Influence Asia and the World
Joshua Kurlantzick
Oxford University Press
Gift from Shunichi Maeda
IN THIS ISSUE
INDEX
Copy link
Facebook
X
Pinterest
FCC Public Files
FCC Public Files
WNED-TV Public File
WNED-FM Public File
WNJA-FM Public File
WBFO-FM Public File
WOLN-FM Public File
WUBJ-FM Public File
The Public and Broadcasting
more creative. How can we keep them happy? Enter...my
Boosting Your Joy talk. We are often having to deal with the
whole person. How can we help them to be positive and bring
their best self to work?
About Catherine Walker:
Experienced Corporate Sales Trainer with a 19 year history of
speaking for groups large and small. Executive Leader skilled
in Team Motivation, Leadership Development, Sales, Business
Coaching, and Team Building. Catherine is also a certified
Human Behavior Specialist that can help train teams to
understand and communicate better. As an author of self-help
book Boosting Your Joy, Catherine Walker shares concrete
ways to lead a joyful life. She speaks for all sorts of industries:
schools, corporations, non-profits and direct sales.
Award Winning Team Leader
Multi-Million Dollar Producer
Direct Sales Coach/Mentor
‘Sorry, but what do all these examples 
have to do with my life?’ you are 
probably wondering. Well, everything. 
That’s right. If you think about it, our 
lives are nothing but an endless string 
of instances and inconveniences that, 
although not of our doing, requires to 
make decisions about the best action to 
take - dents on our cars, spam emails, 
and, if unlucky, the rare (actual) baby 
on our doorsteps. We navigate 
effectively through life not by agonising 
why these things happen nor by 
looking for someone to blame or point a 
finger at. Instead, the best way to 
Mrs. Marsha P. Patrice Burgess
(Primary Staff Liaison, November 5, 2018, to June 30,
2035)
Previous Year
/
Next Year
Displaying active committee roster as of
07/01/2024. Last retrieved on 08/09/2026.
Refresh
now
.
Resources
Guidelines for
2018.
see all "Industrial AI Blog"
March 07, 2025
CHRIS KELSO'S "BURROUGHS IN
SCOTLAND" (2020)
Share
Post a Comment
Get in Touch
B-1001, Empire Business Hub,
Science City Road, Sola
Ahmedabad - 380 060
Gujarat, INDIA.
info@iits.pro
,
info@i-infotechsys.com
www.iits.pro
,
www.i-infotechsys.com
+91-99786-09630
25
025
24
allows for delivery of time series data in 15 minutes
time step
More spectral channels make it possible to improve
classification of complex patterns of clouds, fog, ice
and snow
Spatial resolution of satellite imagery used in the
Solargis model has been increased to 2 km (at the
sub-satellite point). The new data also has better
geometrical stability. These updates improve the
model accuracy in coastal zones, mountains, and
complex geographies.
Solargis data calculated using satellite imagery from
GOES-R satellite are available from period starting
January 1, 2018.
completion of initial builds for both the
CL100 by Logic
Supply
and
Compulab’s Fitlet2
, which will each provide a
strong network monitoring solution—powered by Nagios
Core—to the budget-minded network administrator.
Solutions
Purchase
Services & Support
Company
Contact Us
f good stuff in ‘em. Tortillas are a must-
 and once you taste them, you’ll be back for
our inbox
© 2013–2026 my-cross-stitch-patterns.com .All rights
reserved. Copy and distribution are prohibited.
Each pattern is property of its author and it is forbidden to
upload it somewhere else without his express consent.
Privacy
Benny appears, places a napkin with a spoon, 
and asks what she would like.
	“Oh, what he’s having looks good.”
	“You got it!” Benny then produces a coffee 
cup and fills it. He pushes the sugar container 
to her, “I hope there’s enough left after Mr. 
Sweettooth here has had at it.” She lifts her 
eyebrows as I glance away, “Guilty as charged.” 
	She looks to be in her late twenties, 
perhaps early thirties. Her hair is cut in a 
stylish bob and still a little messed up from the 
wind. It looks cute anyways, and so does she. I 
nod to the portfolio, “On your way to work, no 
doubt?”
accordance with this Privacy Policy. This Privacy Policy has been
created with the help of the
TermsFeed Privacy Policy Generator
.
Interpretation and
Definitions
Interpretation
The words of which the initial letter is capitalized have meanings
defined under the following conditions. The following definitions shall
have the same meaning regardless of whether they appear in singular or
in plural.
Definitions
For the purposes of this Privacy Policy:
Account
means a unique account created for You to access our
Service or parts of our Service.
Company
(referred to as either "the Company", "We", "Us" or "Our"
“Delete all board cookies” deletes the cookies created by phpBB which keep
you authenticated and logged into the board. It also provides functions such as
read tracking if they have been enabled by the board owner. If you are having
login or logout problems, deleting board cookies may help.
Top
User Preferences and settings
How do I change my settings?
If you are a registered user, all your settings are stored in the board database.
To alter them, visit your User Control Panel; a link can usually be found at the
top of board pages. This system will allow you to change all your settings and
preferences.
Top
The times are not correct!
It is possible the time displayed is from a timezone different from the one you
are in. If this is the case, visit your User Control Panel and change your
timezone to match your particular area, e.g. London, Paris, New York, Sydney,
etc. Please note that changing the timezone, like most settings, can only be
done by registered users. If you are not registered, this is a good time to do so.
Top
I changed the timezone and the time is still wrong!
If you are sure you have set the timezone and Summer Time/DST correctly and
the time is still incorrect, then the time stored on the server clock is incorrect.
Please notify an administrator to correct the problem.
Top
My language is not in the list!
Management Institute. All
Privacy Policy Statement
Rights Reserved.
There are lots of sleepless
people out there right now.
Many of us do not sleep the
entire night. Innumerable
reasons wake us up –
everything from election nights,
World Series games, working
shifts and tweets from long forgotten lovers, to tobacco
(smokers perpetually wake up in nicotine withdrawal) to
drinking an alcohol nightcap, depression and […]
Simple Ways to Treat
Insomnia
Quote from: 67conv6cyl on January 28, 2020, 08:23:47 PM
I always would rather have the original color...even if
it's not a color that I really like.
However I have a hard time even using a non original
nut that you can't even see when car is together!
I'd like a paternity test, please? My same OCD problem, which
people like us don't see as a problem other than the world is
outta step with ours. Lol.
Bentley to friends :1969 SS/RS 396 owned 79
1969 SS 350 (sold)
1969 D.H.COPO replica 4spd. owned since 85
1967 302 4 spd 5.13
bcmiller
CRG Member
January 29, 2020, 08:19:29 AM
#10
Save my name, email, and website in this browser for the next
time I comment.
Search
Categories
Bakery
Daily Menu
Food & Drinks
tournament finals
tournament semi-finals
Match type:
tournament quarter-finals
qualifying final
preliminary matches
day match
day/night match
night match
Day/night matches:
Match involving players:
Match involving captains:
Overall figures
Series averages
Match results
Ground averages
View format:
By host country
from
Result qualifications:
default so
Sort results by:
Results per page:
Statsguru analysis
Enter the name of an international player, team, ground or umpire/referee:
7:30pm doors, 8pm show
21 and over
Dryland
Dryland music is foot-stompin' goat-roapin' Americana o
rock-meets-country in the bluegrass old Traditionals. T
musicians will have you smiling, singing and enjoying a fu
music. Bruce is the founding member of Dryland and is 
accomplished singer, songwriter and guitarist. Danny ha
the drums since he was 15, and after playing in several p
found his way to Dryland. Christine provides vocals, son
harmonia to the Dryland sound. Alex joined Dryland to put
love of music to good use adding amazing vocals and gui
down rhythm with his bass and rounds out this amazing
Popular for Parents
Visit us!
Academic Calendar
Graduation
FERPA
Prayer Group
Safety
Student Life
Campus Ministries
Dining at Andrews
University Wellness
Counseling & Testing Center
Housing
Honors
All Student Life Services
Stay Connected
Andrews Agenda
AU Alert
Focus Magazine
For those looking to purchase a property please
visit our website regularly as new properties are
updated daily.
..............................
All lines in the data above from the one with "Experienced Corporate Sales" through the one with "make decisions about the best action to" must be repeated exactly, and no others.

→ **Solution below**:
Experienced Corporate Sales Trainer with a 19 year history of
speaking for groups large and small. Executive Leader skilled
in Team Motivation, Leadership Development, Sales, Business
Coaching, and Team Building. Catherine is also a certified
Human Behavior Specialist that can help train teams to
understand and communicate better. As an author of self-help
book Boosting Your Joy, Catherine Walker shares concrete
ways to lead a joyful life. She speaks for all sorts of industries:
schools, corporations, non-profits and direct sales.
Award Winning Team Leader
Multi-Million Dollar Producer
Direct Sales Coach/Mentor
‘Sorry, but what do all these examples 
have to do with my life?’ you are 
probably wondering. Well, everything. 
That’s right. If you think about it, our 
lives are nothing but an endless string 
of instances and inconveniences that, 
although not of our doing, requires to 
make decisions about the best action to 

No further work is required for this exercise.